::: Text provided :::
John has had four offers for a heart transplant, but the family still waits for the right offer: The transplants have either been too far away, or not the right size. Timing and size are both critical factors to ensure a heart transplant’s success.
“We’ve been on the waiting list for (over) 132 days, and that weighs on you,” Clark said.
“It’s been very emotional,” he said. “We had no idea if (John) was ever going to wake up (from the coma) and the decisions we had to make. But my wife and I, we just talked and we said, ‘Hey, we need to make the next best decision.’ We can’t think too far into the future. Let’s just make the next best decision we can and keep moving forward.”
The response from the community has helped the family stay grounded, despite the circumstances.
John, who is a member of Boy Scouts, has received a card from his troop every day, his father said.
“They’ve done that for 100-and-some days,” he said.“It brightens his day. His teachers have come down and visited him, and spent hours with him. His Mars baseball team coach provides updates on how the team is doing even though John couldn’t be there.”
The last time John’s teammates from the Mars Baseball Association saw him in uniform was at the team championship last fall, said Kori Szelong, a parent of a child in the youth league. Along with other parents and community members, Szelong organized a fundraiser selling heart-shaped stickers that bear John’s initials and can be posted on batting helmets. High school baseball and softball players also have worn the sticker, she said.
Friends of the Clarks have also started organizing meal trains for the family and have set up a GoFundMe to help raise money toward medical expenses. Clark said he and his wife, Megan, alternate days spent at the hospital with John.
Rachael Baumcratz, of Mars, has known the Clarks for nine years. Her son, Colton, was in the same day care as John starting at three months old.
“My husband has taken Colton to see John at the hospital a few times,” Baumcratz said. “I think that’s helped John. It’s definitely helped Colton, because he was very upset about everything that’s been happening.”
“Before John was put on the transplant list, Colton went and visited right after his initial surgery,” Baumcratz said. “That was the first time that Colton had ever really seen anyone in a hospital setting like that. None of his grandparents have ever been sick like that. My husband said that he cried the whole way home from the hospital.”
John’s father has helped send pictures of John and shared how to explain health updates to Colton, Baumcratz said.
“When he comes to see John like this, now he can see that John is enjoying him being there. So he wants to go. Whenever he comes home, he’ll be like, ‘When’s the next time we can go see John?’”
Shelly Suski, a family friend from Adams Township, helped set up the GoFundMe fundraiser.
Suski’s son, Greyson, is in the same 8U league as John, she said.
“I’d describe (John) as a happy-go-lucky, positive kid,” she said. “He’s very cup-half-full. He gives the best hugs. When he got sick, my son said, ‘The last time I saw him, he gave me the best hug.”
Suski, who works in the medical field as a physician assistant described the medical situation as a “zebra case.”
“It’s something you learn in medical school and never think is going to happen,” she said.
“He had a routine dental procedure done,” she said. “Everybody has different bacteria in their mouth, and sometimes during procedures, what can happen is bacteria can get in the bloodstream and travel directly to the heart. It’s always a risk, but it’s more of a risk for kids or adults who are compromised or have an underlying heart condition. As far as we know, John didn’t have an underlying heart condition. The statistics are truly 1 in 100,000. It was unexpected.”
“Growing up, my mom told me that you’re only as happy as your saddest child,” Suski said. “I think it’s the same with a sick child.”
:::
:: Tasks to complete ::
A) Summarize the article about John's wait for a heart transplant in two sentences.
B) List every person the article about John's heart transplant wait mentions by name.
The rows that follow are not needed for either task.
::: Source data :::
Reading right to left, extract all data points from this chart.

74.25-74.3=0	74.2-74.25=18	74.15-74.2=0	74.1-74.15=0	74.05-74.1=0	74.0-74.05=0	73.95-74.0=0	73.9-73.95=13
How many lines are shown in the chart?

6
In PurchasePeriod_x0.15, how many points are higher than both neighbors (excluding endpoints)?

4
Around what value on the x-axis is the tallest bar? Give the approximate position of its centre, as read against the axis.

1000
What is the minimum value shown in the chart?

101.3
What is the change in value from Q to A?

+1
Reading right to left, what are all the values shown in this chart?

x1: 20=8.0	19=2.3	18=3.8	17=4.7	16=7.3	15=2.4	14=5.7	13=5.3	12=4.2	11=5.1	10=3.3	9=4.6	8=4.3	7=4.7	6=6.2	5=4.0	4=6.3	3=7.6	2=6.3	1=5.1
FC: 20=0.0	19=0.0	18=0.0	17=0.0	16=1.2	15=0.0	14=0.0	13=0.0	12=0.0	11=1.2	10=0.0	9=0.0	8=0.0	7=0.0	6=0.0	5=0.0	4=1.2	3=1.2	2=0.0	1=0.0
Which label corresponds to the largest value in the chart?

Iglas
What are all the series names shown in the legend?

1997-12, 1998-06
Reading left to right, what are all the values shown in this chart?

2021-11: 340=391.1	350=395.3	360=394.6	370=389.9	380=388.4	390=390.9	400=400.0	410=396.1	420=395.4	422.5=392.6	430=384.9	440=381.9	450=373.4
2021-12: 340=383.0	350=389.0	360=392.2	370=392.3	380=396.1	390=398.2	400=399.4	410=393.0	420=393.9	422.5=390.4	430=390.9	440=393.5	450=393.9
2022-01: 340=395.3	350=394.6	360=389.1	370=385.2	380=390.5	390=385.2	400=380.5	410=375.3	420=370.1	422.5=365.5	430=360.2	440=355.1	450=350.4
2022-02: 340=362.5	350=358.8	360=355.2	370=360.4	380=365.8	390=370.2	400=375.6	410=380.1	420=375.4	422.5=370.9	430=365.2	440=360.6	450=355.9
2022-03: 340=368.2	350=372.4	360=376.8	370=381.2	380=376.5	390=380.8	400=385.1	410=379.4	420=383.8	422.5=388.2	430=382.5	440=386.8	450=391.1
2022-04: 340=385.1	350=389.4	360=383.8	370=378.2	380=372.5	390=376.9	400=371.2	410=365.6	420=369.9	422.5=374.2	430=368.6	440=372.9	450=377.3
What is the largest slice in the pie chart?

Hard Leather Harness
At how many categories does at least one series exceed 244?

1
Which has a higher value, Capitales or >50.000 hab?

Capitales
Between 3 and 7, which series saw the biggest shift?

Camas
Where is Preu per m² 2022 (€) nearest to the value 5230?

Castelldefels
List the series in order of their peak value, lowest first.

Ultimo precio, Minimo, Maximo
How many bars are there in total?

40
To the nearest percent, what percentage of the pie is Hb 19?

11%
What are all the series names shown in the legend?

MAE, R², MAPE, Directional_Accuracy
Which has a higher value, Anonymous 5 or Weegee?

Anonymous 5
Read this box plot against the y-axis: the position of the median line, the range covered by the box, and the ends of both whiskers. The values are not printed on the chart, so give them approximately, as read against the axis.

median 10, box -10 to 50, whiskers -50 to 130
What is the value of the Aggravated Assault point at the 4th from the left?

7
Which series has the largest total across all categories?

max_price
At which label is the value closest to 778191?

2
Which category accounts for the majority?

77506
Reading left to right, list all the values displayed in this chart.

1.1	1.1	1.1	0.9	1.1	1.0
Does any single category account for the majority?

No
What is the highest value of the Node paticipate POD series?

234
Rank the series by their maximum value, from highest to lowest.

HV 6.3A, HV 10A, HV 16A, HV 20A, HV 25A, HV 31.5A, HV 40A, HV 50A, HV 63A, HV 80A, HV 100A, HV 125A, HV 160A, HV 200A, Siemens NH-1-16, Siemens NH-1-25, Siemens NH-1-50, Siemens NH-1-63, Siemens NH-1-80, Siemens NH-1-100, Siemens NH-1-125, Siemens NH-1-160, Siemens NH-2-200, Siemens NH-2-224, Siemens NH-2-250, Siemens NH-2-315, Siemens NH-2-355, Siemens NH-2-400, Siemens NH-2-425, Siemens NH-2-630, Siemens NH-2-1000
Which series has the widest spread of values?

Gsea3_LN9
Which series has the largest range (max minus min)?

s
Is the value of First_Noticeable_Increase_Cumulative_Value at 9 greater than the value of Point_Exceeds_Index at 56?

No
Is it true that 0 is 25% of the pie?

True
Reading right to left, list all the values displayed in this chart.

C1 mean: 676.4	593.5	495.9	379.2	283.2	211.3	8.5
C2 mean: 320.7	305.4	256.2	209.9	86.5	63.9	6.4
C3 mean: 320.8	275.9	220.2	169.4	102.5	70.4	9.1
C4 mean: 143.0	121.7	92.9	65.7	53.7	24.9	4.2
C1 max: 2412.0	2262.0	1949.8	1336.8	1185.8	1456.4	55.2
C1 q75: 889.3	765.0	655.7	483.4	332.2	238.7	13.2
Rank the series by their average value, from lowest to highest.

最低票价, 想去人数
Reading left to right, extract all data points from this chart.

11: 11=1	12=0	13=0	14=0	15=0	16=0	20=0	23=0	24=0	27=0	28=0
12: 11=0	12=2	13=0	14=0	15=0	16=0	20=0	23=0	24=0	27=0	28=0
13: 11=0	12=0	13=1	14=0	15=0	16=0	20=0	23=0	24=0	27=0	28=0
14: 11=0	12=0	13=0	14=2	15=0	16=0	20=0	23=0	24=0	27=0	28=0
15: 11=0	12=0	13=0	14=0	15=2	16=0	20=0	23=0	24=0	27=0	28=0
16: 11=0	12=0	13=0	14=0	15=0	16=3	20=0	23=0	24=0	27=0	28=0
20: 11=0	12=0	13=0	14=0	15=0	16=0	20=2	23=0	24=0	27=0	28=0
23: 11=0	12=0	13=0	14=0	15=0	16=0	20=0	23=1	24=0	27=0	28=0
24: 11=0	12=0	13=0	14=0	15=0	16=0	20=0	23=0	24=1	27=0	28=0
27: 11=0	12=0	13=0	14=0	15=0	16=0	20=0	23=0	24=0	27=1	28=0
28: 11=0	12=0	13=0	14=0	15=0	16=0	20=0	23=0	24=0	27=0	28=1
:::
:: Responses per task ::
A) John has been on the heart transplant waiting list for more than 132 days and has had four offers, but each was either too far away or not the right size. His community has supported the family with daily cards from his Boy Scout troop, visits from teachers, a heart-shaped sticker fundraiser, meal trains, and a GoFundMe for medical expenses.

B) John, Clark, Megan, Kori Szelong, Rachael Baumcratz, Colton, Shelly Suski, Greyson